GELEN DAĞCILARA BİLGİ VERİLDİ

Kars Zirve Dağcılık Doğa Sporları Kulübünün trekking etkinliğine eşlik eden Kültürel Miras Uzmanı Faruk Torunoğlu Kilittaşı Köyü ile ilgili olarak şunları söyledi:

"Kilittaşı Ermenistan’ın Ani Krallığının güçlü olduğu dönemde önemli kentlerinden biri olan Pekran ve Bagaran şehirleridir.  Bagaran da önemli bir şehirdir. Selçukluların Anadolu’ya girişi ve Ani’yi fethi ile birlikte Bagratlı Türk hakimiyetine girdi ve belli bir dönem şehir Türk hakimiyetinde kaldı. Yalnız Selçuklularının buradaki hakimiyetini kaybetmesinden sonra şehir tekrar Ermenilerin eline geçti. Bargatuni ailesinin önemli bir kolu olan Zekeryan prensleri tarafından yönetilmeye başladı. Şu anda Kilittaşı’nda 9 tane kiliseden ayakta kalan 2 tanesinin önündeyiz. Birisi Ermenistan sınırları içerisinde sınıra sıfır noktadadır. Bir diğeri Kilittaşı Kilisesinin önündeyiz. Kilisenin alt kısmı bazalt taştan, üst kısmı ise kolay işlenebilen tüf taştan yapılmış durumda. Bunduğumuz bölge ise Kilisenin önündeyiz ama burası eski şehir sularının kalıntılarının bulunduğu bölgedir. Şu anda tam şehir surlarının üstünde duruyoruz. Altımızda ise eski şehrin kalıntılarını görüyoruz. Burası yürüyüş rotası olarak da mükemmel bir rotaya sahip. Çünkü coğrafya harika ve mevsim normallerinin her zaman üzerinde bir sıcaklığa sahip. Zaten belli bir dönemde çok fazla tarımsal ürünün yetiştirilebildiği bir bölgedir.

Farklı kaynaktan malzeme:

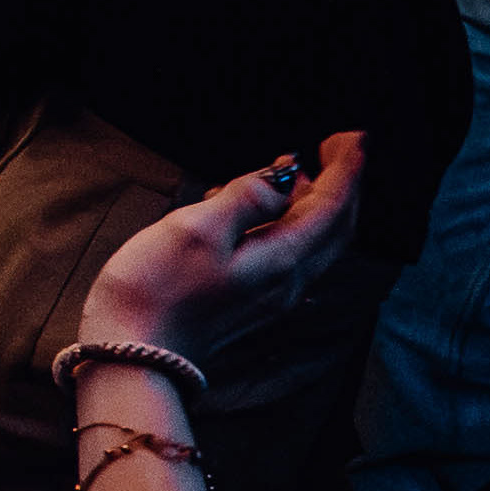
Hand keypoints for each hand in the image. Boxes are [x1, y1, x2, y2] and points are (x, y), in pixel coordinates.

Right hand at [75, 132, 372, 366]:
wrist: (135, 355)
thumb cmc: (155, 289)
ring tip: (304, 172)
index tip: (354, 136)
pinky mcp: (251, 304)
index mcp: (282, 259)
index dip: (347, 168)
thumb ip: (245, 198)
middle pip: (335, 228)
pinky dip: (295, 226)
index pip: (332, 207)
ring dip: (319, 205)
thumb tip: (281, 180)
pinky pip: (291, 257)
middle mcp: (288, 281)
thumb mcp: (197, 227)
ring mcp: (272, 297)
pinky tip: (269, 214)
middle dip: (344, 185)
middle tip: (340, 147)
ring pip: (316, 243)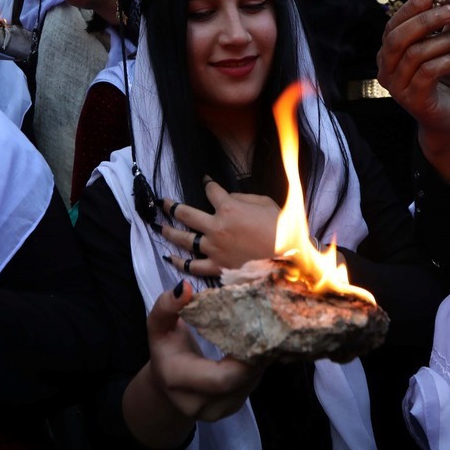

Geçmişte üzüm asmaları olan bir bölge burası. Aynı zamanda trekking gurupları Kars’a yeni gelen misafirlerini ve kamu çalışanlarını Kars’ın doğal ve tarihi göstermek istediklerinde bu bölgeye de getiriyorlar.”

"BÖLGENİN TURİZME KAZANDIRILMASI GEREKİYOR"

Kilittaşı köyünden sonra rotalarını 5 Kilise tarihi alanına çeviren dağcılar, geçmişi yüzlerle yıl öncesine dayanan tarihi kalıntıları gezdiler. Torunoğlu bu gezileri ile ilgili de şu bilgileri verdi:

"Eski adıyla ‘Tekor’ olarak bilinen Digor ilçe merkezine yakın vadinin içinde üç kaya çıkıntısı üzerine 6. yüzyılda Pakraduniler tarafından kurulmuş kiliselerden oluşuyor. Ama sadece Saint Sarkis Mamastırı zamanın ve define avcılarının saldırısına uğramasına rağmen günümüze kadar gelebilmiştir. Turizme açılması gereken bu bölgelerin başında özellikle Magazbert Kalesinin olduğu kısım var.  Fakat o kısımlar gibi bu kısımlarda Türkiye- Ermenistan sınırına sıfır noktada olduğu için genelde turizme kapalı alanladır. Digor Belediyesi'nin, valilik ve kaymakamlığın birlikte bazı bölgelerde turistik alan ve gezi rotaların oluşturulması ile ilgili planlarının ne aşamada olduğunu bilmiyoruz. Tabi ki Kars için önemli bir destinasyon olan bu bögenin de turizme kazandırılması gerekiyor. Sadece buranın mı Horomos Manastırının da, Magazbert’in de turizme kazandırılması gerek. Çünkü Kars’ta konaklama sayısını arttırmak istiyorsak alternatifler sağlamamız gerekiyor."